NSW Labor is pinning its hopes on Deputy Mayor Neville Gasmier unseating fellow local and Nationals incumbent John Williams at the State election in March.

Mr Gasmier, who was pre-selected unopposed as the Labor candidate for Murray-Darling, faces a mountain of a challenge to take the seat that Mr Williams won from Peter Black and Labor in 2007.

Not only does the Nationals MP hold the seat by a comfortable margin of 10 per cent, but Labor is facing certain defeat at the March 26 election, if recent polls are a guide.

But Mr Gasmier, who is also president of the local ALP branch, would rather focus on the future than dwell on past results or the latest polls.

He said he wouldn’t be contesting the seat if he thought he couldn’t win it. “It would not be fair to myself, the Labor Party or the community if I did not think I could win the seat.

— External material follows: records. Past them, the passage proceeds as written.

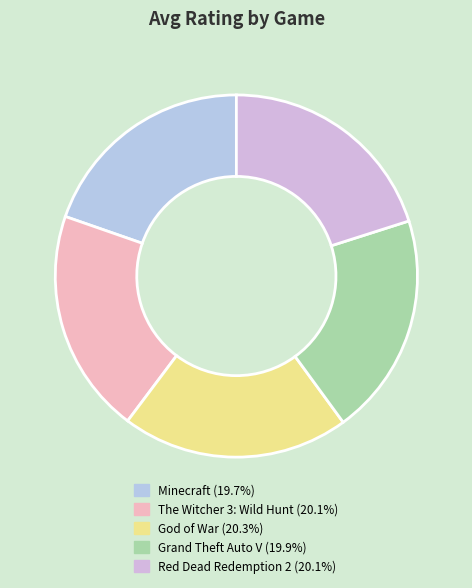

To the nearest percent, what percentage of the pie is Grand Theft Auto V?

20%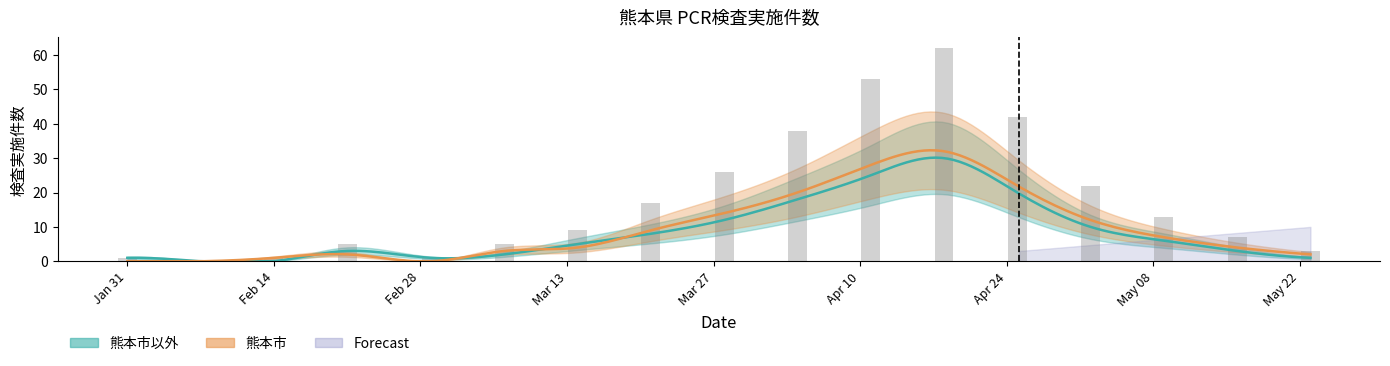

The value at 2020-02-07 is -25. True or false?

False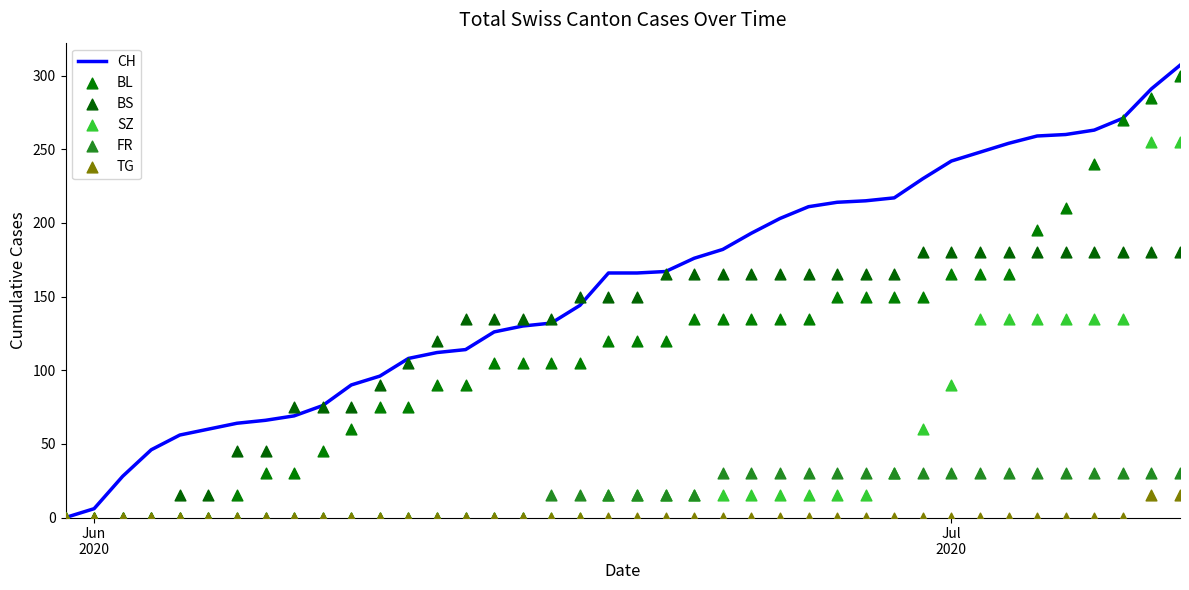

Which series contains the lowest Y value?

CH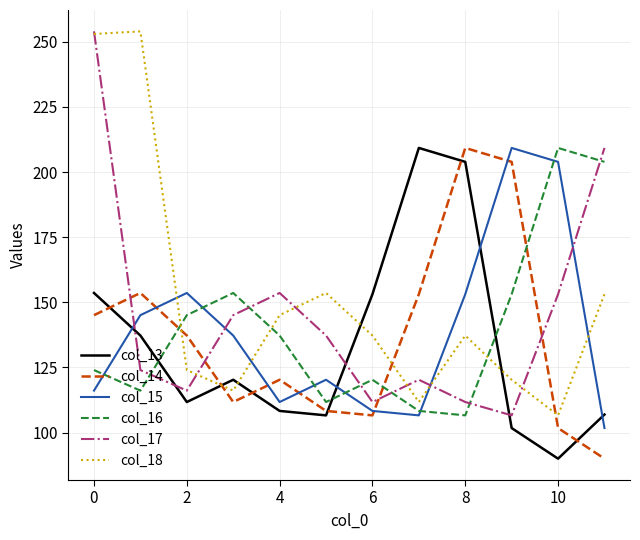

In col_16, how many points are lower than both neighbors (excluding endpoints)?

3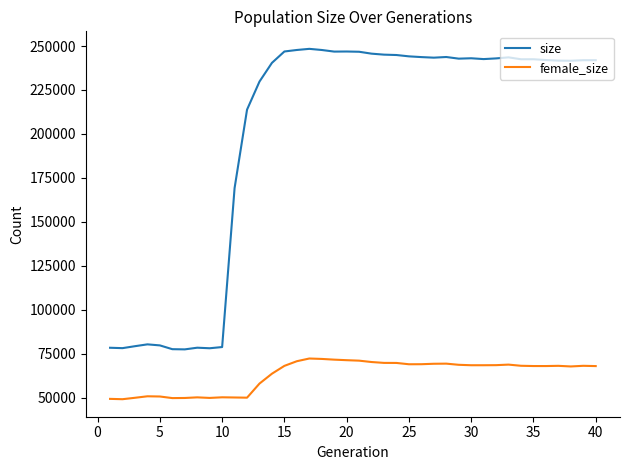

Rank the series by their average value, from lowest to highest.

female_size, size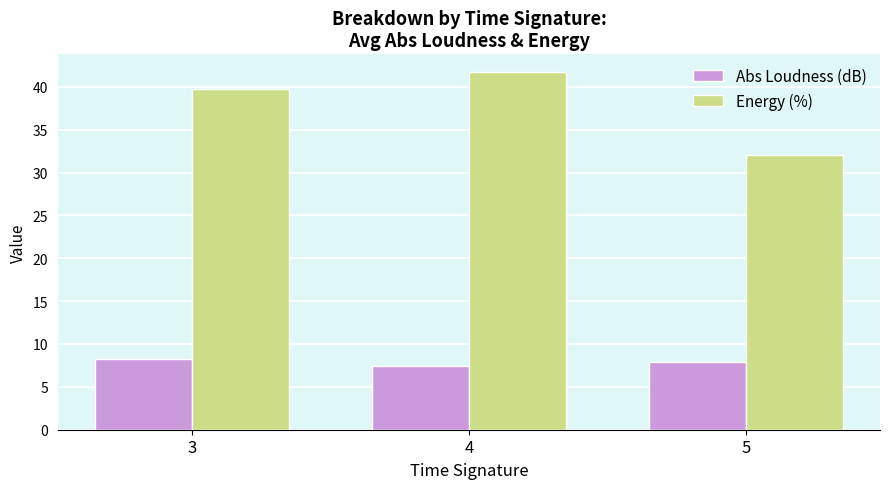

Reading left to right, what are all the values shown in this chart?

Abs Loudness (dB): 3=8.2	4=7.4	5=7.9
Energy (%): 3=39.8	4=41.7	5=32.1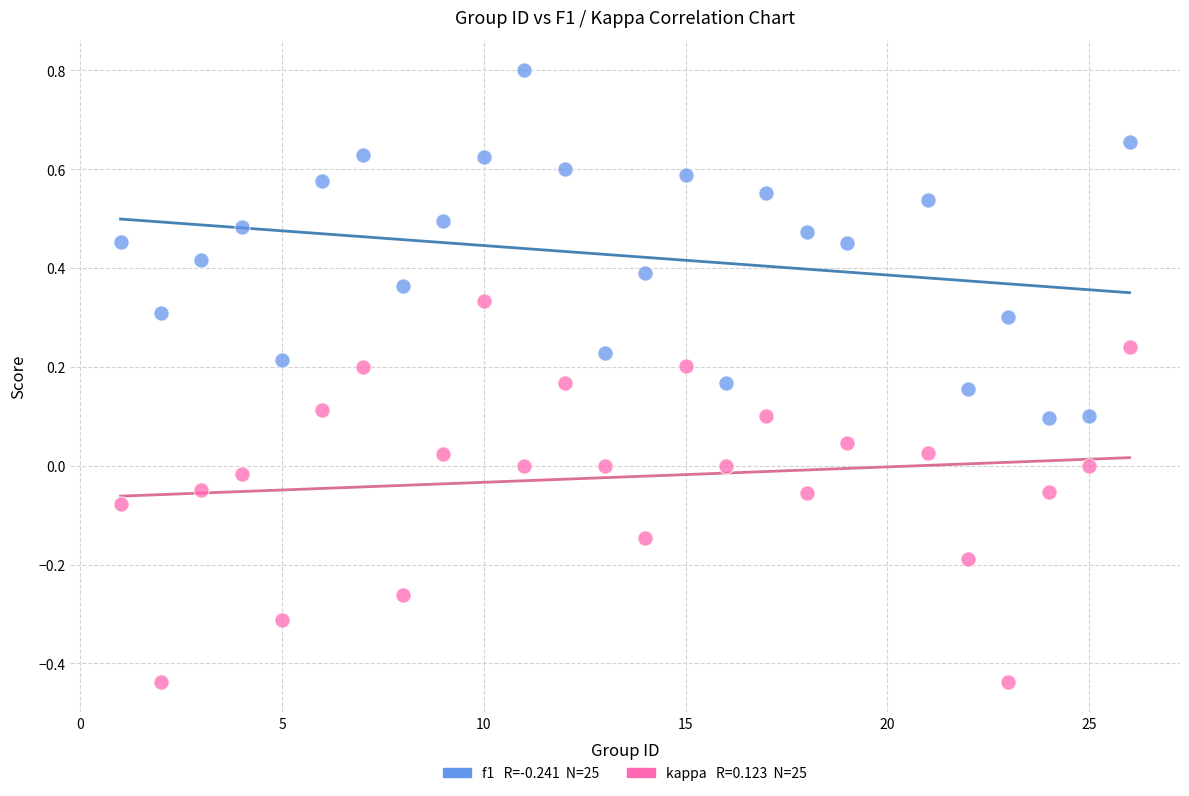

Across all data points, what is the range of X values (max minus min)?

25.0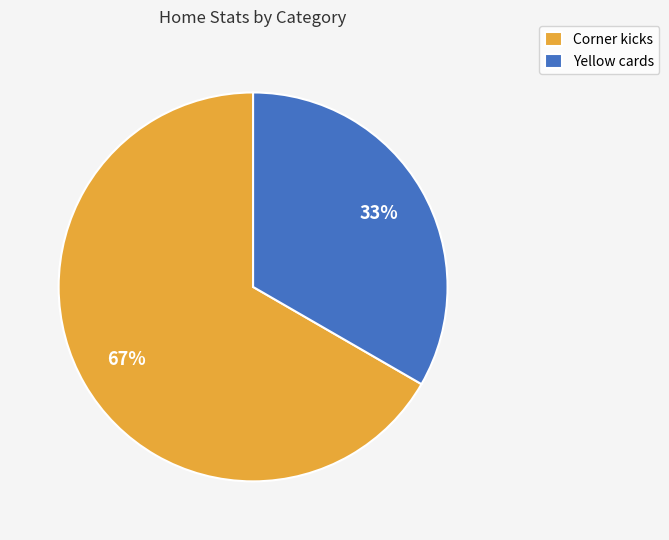

To the nearest percent, what is the combined percentage of Corner kicks and Yellow cards?

100%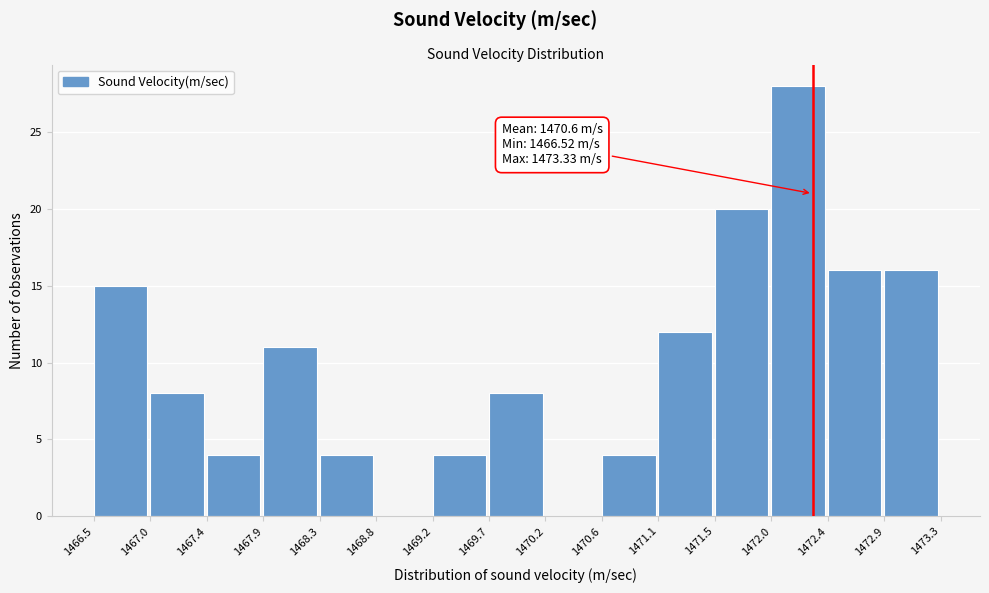

Which range on the x-axis has the tallest bar?

1472.0 to 1472.4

“There’s a job available, we now have two applicants for that job and that’s got to be a good thing. “Obviously I think I can do a better job representing the people of Murray-Darling.”

Murray-Darling became a notional Nationals seat even before the last election following a boundary redistribution that took out the Labor towns of Cobar and Bourke and added the conservative seat of Deniliquin.

Mr Gasmier should at least expect strong support in his home town, which is still a Labor stronghold, although Mr Black lost some ground to the Nationals at the last election.

While Labor might be on the nose with voters across the State, Mr Gasmier said there was no contest when it came to the party with the best policies, or leader.

“It seems the Coalition have come up with no policies or options to the current Labor Government. “I would back (NSW Premier) Kristina Keneally over Coalition leader) Barry O’Farrell every day of the week.”

As for the man who represents this electorate, Mr Gasmier believes Mr Williams also needs to “highlight to the community what he has achieved”.

He said if he won the seat he would work hard to represent the electorate, whether it be as part of government or in opposition.

“I’ve been in opposition before, that does not deter me in any way,” he told the BDT. “I’m looking forward to the challenge that representing the people and communities in the Murray-Darling electorate brings.

“I am no stranger to accepting challenges and fighting for the residents of western NSW.”

One of those challenges was fighting the federal government’s plan for an aquifer at Menindee. Mr Gasmier said the proposal was not wanted by local residents.

“The feedback I get are people are against the aquifer.”

His other priorities were to work to implement the new Local Health Network and fight for better services.

With less than 80 days until the election, that doesn’t leave a lot of time to get a handle on the host of other issues facing other parts of the electorate.

“So I’ve got a busy schedule ahead of me but I intend to get around the electorate as much as I can. 

“I’m here to listen to people and listen to concerns and to get answers.”